CONSIGNE. Dans l'extrait ci-dessous sur la sauvegarde du ksar, recopiez mot pour mot le passage qui commence par les mots contenant « Et s'il y a » et s'achève sur « de sa confiance. ».

EXTRAIT DU TEXTE.
——

Et s'il y a vraiment des axes à développer en
faveur du site et sa population, ce sera bien la sensibilisation de la
population et des usagers, l'éducation de la jeune
génération, et la formation des gestionnaires. Une
démarche qui doit être menée en amont, et devrait
être accompagnée d'une délégation de certains
aspects de la gestion à la population, pour un regain de sa confiance.
La recherche d'un consensus au niveau des partenaires sociaux est capitale afin
que toute intervention ait une légitimité et une acceptation
locale.
Un autre axe est amené à être
développé, au niveau de la gestion de la sauvegarde proprement
dite du ksar. Il s'agit de la recherche de la meilleure manière de
mettre en oeuvre le texte de classement du site et les documents urbains en
vigueur. C'est au niveau de la diffusion et la sensibilisation chez la
population que cela devrait être possible. Et l'idéal serait la
recherche d'optimisation du classement, en ce sens qu'il
soit en mesure de préserver le ksar et son
environnement sans que la dynamique sociale et économique ne soit
figée.

——

DONNÉES FOURNIES.

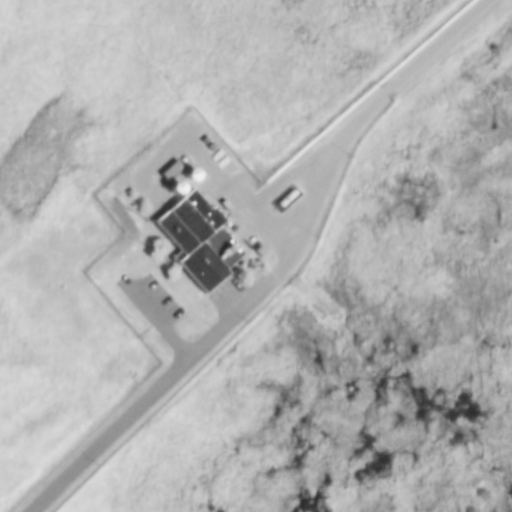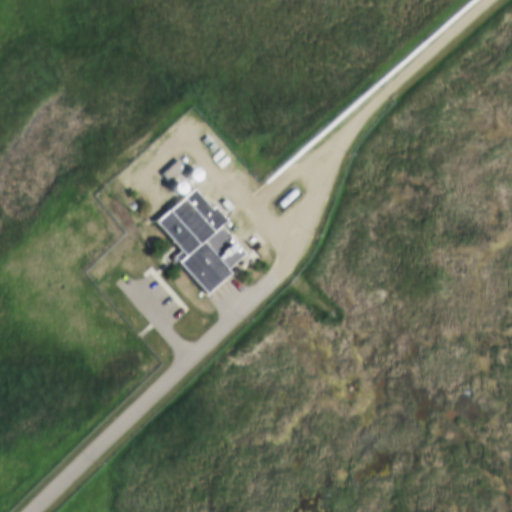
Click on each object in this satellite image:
road: (360, 123)
building: (174, 168)
storage tank: (193, 173)
building: (193, 173)
storage tank: (179, 185)
building: (179, 185)
building: (290, 197)
storage tank: (201, 239)
building: (201, 239)
building: (199, 242)
road: (151, 397)
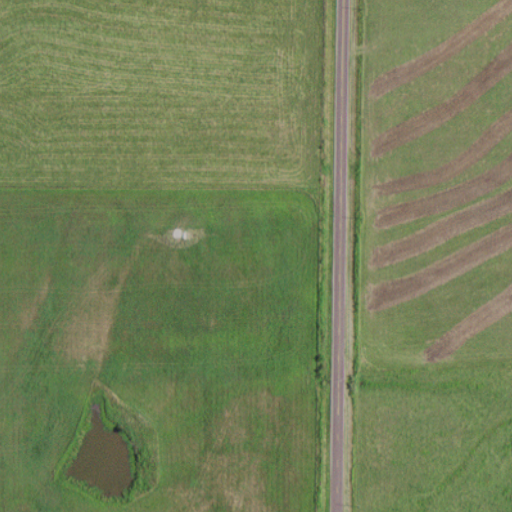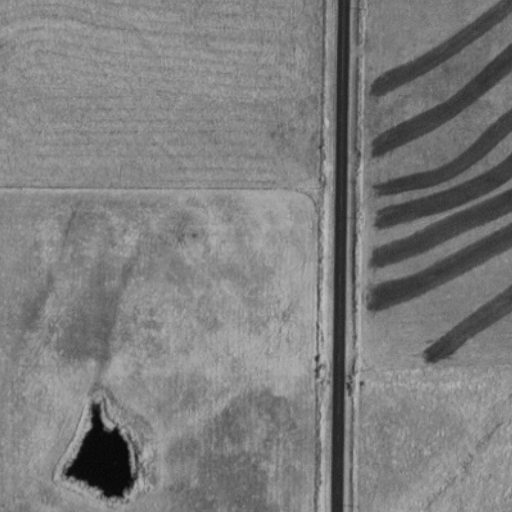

——

RÉPONSE ATTENDUE.
Et s'il y a vraiment des axes à développer en
faveur du site et sa population, ce sera bien la sensibilisation de la
population et des usagers, l'éducation de la jeune
génération, et la formation des gestionnaires. Une
démarche qui doit être menée en amont, et devrait
être accompagnée d'une délégation de certains
aspects de la gestion à la population, pour un regain de sa confiance.